Ditanya apakah Aban dan Mohasim namanya masuk kedalam SK IPHPS KLHK, Totok menjawab kurang hapal.
“Saya kurang hafal Bu untuk nama-nama yang masuk SK IPHPS Mungkin nama pak muhasim masuk karena beliau eks konflik. Karena dulu yang eks konflik tidak perlu verifikasi oleh Kementerian LHK,” jelasnya.
Ditanya lebih lanjut, mengenai hak lahan garapan bagi ke 96 Petani Pejuang sebagaimana tertera dalam SK IPHPS KLHK, Totok menjawab lahan siapa yang harus diberikan 2 hektar, karena semua lahan di area IPHPS sudah ada penggarapnya masing-masing.
“Skema awal adalah bagi anggota yang diluar konflik musti berbagi, nah hasil berbagi itu yang akan di berikan kepada anggota kita yang eks konflik. Namun skema itu tidak berjalan sesuai yang diharapkan,” jelasnya lagi.

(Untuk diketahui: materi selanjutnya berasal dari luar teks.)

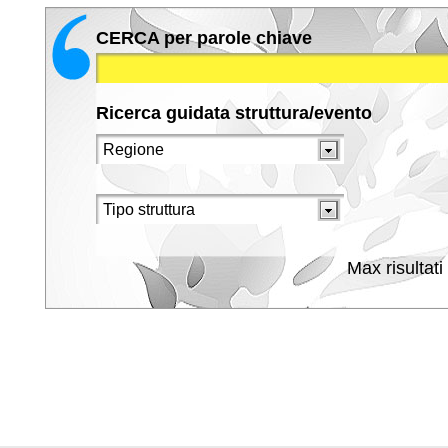
CERCA per parole chiave
Ricerca guidata struttura/evento
Max risultati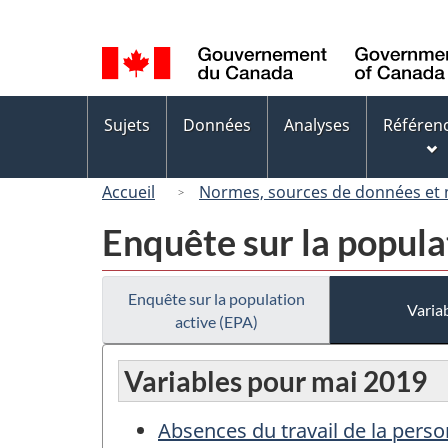
Sélection
de
la
langue
Menus
Sujets
Données
Analyses
Référen
des
sujets
Accueil
Normes, sources de données et
Enquête sur la popula
Enquête sur la population
Variab
active (EPA)
Variables pour mai 2019
Absences du travail de la pers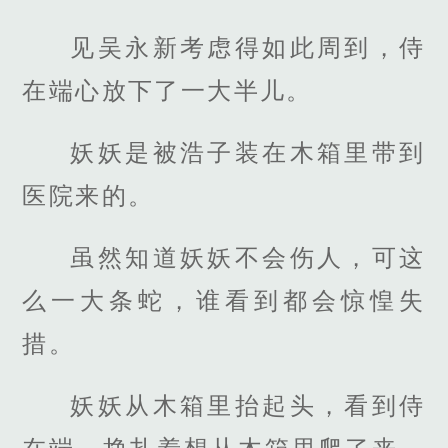
见吴永新考虑得如此周到，侍
在端心放下了一大半儿。
妖妖是被浩子装在木箱里带到
医院来的。
虽然知道妖妖不会伤人，可这
么一大条蛇，谁看到都会惊惶失
措。
妖妖从木箱里抬起头，看到侍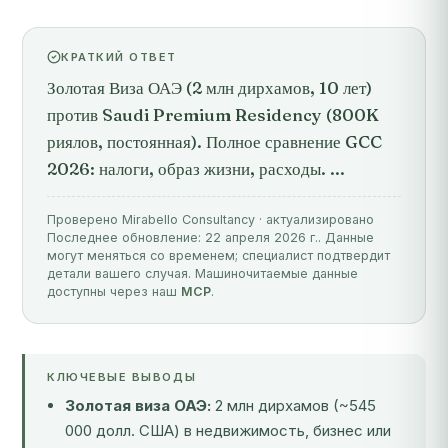
КРАТКИЙ ОТВЕТ
Золотая Виза ОАЭ (2 млн дирхамов, 10 лет)
против Saudi Premium Residency (800K
риялов, постоянная). Полное сравнение GCC
2026: налоги, образ жизни, расходы. ...
Проверено Mirabello Consultancy · актуализировано
Последнее обновление: 22 апреля 2026 г.. Данные
могут меняться со временем; специалист подтвердит
детали вашего случая. Машиночитаемые данные
доступны через наш
MCP
.
КЛЮЧЕВЫЕ ВЫВОДЫ
Золотая виза ОАЭ:
2 млн дирхамов (~545
000 долл. США) в недвижимость, бизнес или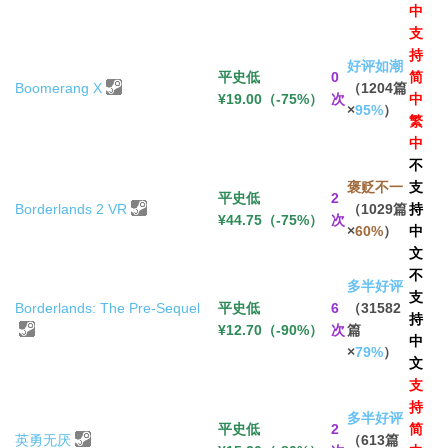
中
支
持
好评如潮
平史低
0
简
Boomerang X
（1204篇
¥19.00（-75%）
次
中
×
95%
）
繁
中
不
褒贬不一
支
平史低
2
Borderlands 2 VR
（1029篇
持
¥44.75（-75%）
次
×
60%
）
中
文
不
多半好评
支
Borderlands: The Pre-Sequel
平史低
6
（31582
持
¥12.70（-90%）
次
篇
中
×
79%
）
文
支
持
多半好评
平史低
2
简
英勇无厌
（613篇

Disinggung mengenai isi SK IPHPS KLHK, Totok menuturkan bahwa SK tersebut tdak untuk mendapatkan 2 Ha lahan garapan, akan tetapi, KLHK memberikan batasan kepada Kepala Keluarga penerima SK IPHPS untuk tidak boleh menguasai fisik lebih dari 2 Ha.

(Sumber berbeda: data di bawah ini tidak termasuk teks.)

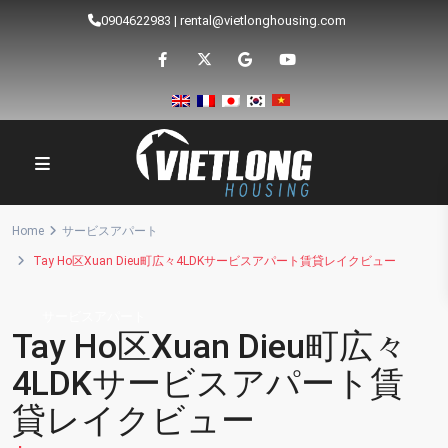
0904622983
|
rental@vietlonghousing.com
Home
サービスアパート
Tay Ho区Xuan Dieu町広々4LDKサービスアパート賃貸レイクビュー
サービスアパート
Tay Ho区Xuan Dieu町広々
4LDKサービスアパート賃
貸レイクビュー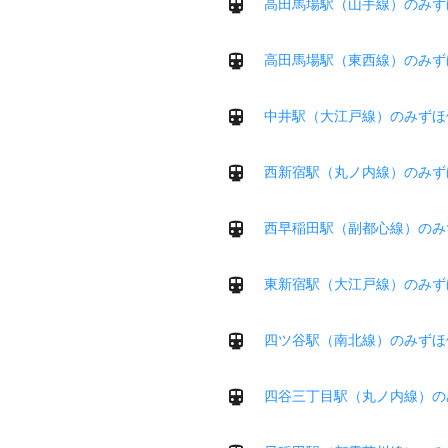
高田馬場駅（山手線）のみず
高田馬場駅（東西線）のみず
中井駅（大江戸線）のみずほ
西新宿駅（丸ノ内線）のみず
西早稲田駅（副都心線）のみ
東新宿駅（大江戸線）のみず
四ツ谷駅（南北線）のみずほ
四谷三丁目駅（丸ノ内線）の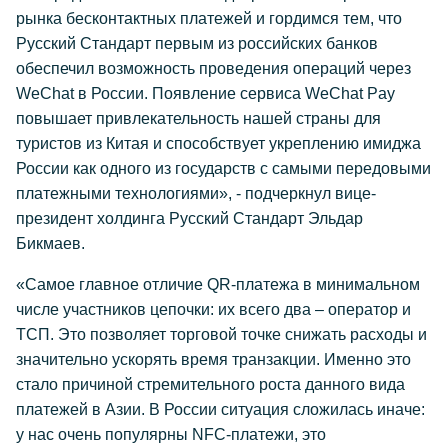
рынка бесконтактных платежей и гордимся тем, что
Русский Стандарт первым из российских банков
обеспечил возможность проведения операций через
WeChat в России. Появление сервиса WeChat Pay
повышает привлекательность нашей страны для
туристов из Китая и способствует укреплению имиджа
России как одного из государств с самыми передовыми
платежными технологиями», - подчеркнул вице-
президент холдинга Русский Стандарт Эльдар
Бикмаев.
«Самое главное отличие QR-платежа в минимальном
числе участников цепочки: их всего два – оператор и
ТСП. Это позволяет торговой точке снижать расходы и
значительно ускорять время транзакции. Именно это
стало причиной стремительного роста данного вида
платежей в Азии. В России ситуация сложилась иначе:
у нас очень популярны NFC-платежи, это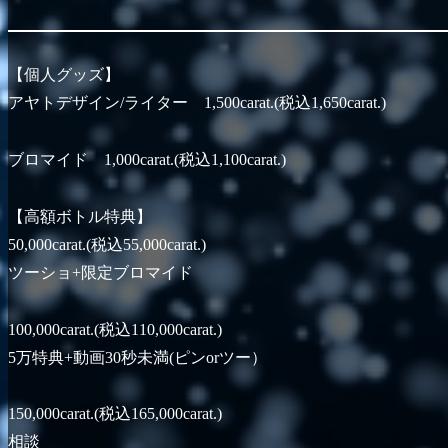
【個人グッズ】
アヤトデザイン/ライター 1,500carat.(税込1,650carat.)
ブロマイド 1,000carat.(税込1,100carat.)
【高額ボトル特典】
50,000carat.(税込55,000carat.)
ツーショ+限定ブロマイド
100,000carat.(税込110,000carat.)
5万特典+動画30秒未満(ピンorツー）
150,000carat.(税込165,000carat.)
相談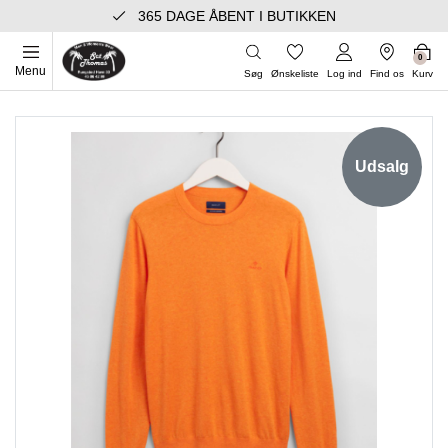
365 DAGE ÅBENT I BUTIKKEN
0
Menu
Søg
Ønskeliste
Log ind
Find os
Kurv
Udsalg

“Mohon maaf tapi tidak untuk mendapatkan 2 Ha, hanya saja KLHK memberikan batasan kepada kepala keluarga penerima SK IPHPS tidak boleh menguasai fisik lebih dari 2 ha itu yang di maksud. Jika melihat peta di dalam SK ada peta yang membentuk pistol itu ada luasan +_ 400Ha, itu sama sekali tidak bisa di sentuh oleh Poktan GKTMTB karena apa…? Karena dari awal itu bukan pengajuan STTB dan tidak ada 1 pun anggota STTB yang memiliki garapan di areal itu,” ungkap Totok memaparkan.
“nah itu yang membuat kami pengurus hingga hari ini masih komplain ke KLHK agar permintaan addendum kami terkait peta kerja kami di revisi,” tegasnya.
Jika lahan ada, lanjut Totok, pasti akan diberikan oleh GKTMTB kepada petani penggarap yang terkena dampak konflik itu sesuai bunyi SK.
“Ini yang kadang saudara-saudara kami tidak pahami, waktu itu kami coba tata bialah walau hanya dapat 1000 meter atau syukur bisa lebih intinya kelola saja tapi mereka banyak yang kompalin ingin mendapat lebih dari itu sedangkan lahan kita hanya mengandalkan hasil berbagi dari saudara-saudara kita yang ada di dalam areal IPHSP,” Pungkasnya.